Further plans being developed will address legislative proceedings, room access and capacity, social distancing and personal protective equipment guidelines, virtual protocols, and other items as determined by health professionals, McCall said.

Stitt said he and state leaders also had been discussing strategies to stem the spread of COVID-19, and two suggestions were closing bars after 11 p.m. and ensuring patrons in restaurants were socially distancing. That discussion — and Monday’s executive order — was prompted by the fact that cases of COVID-19 continue to increase in Oklahoma and across the nation. He said the number of Oklahomans hospitalized with COVID-19 increased 19 percent in the last week, adding “throughout this entire battle, the first priority is to protect the health and lives of Oklahomans. That’s still true today and it’s always going to be true.”

Stitt said controlling COVID-19 is crucial to protecting Oklahomans, but his actions are balanced with the need to keep state businesses safely open while getting Oklahoma students back to in-person classes by the end of Christmas Break, something he said health care professionals say is crucial for their mental health.

“Those are the goals, and it’s going to take everyone’s help in the State of Oklahoma to get there,” he said.

Stitt said the restaurant and bar mandates are calculated to ensure businesses can continue to operate safely and ensuring everyone is safely distanced, while installing sanitized partitions between tables, booths and bar areas will safely keep groups separated.

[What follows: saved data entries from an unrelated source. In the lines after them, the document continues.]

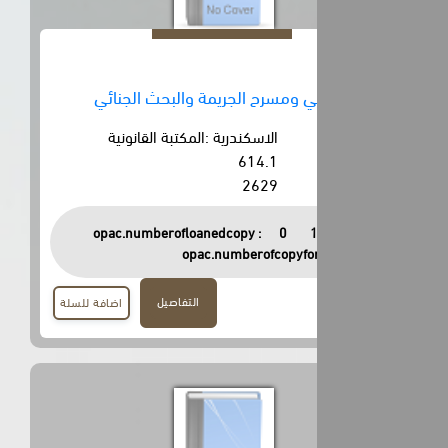
 ومسرح الجريمة والبحث الجنائي
الاسكندرية :المكتبة القانونية
614.1
2629
opac.numberofloanedcopy :
0
opac.numberofcopyfor
التفاصيل
اضافة للسلة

And, while Stitt reiterated his stance that he would not impose a statewide mask mandate, he said he continues to urge residents to wear masks, wash their hands and watch their distance, proven strategies that help prevent the spread of the virus.

Hopper said the Oklahoma Restaurant Association supports Stitt’s actions.

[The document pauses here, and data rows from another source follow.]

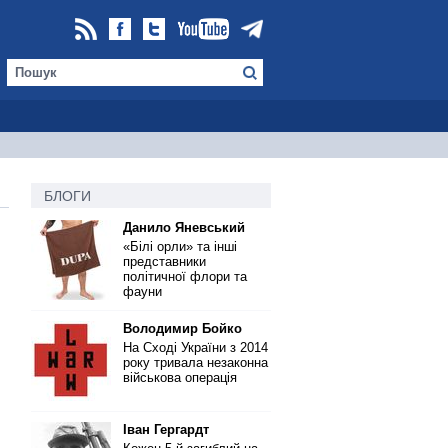
БЛОГИ
Данило Яневський
«Білі орли» та інші
представники
політичної флори та
фауни
Володимир Бойко
На Сході України з 2014
року тривала незаконна
військова операція
Іван Гергардт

“We’re committed to doing our part as an industry,” Hopper said, of guidelines for restaurants and bars, as well as masks for state employees, adding the association will direct restaurant workers to wear masks during their shifts.

Frye said the actions are necessary to contain the spread of COVID-19.

“If you think it’s not in your community, you’re wrong,” he said, adding while masks work, that can’t be the only action.

He said with the Thanksgiving holiday coming next week, residents may consider taking actions such as testing to ensure they are negative before getting together with family, spreading tables throughout the house to ensure social distancing, and opening doors and windows or even eating outside, weather permitting.

Stitt said he doesn’t have a deadline in mind for his mandate, adding it is contained within the emergency order that he must re-active every 30 days (he last extended his order Oct. 23).

“We think these are reasonable steps we can make,” he said, adding while the state has the right to pull licenses from certain businesses, he isn’t worried about forcing restaurants and bars to comply because he believes they will. “We’re not thinking about enforcement at this point.”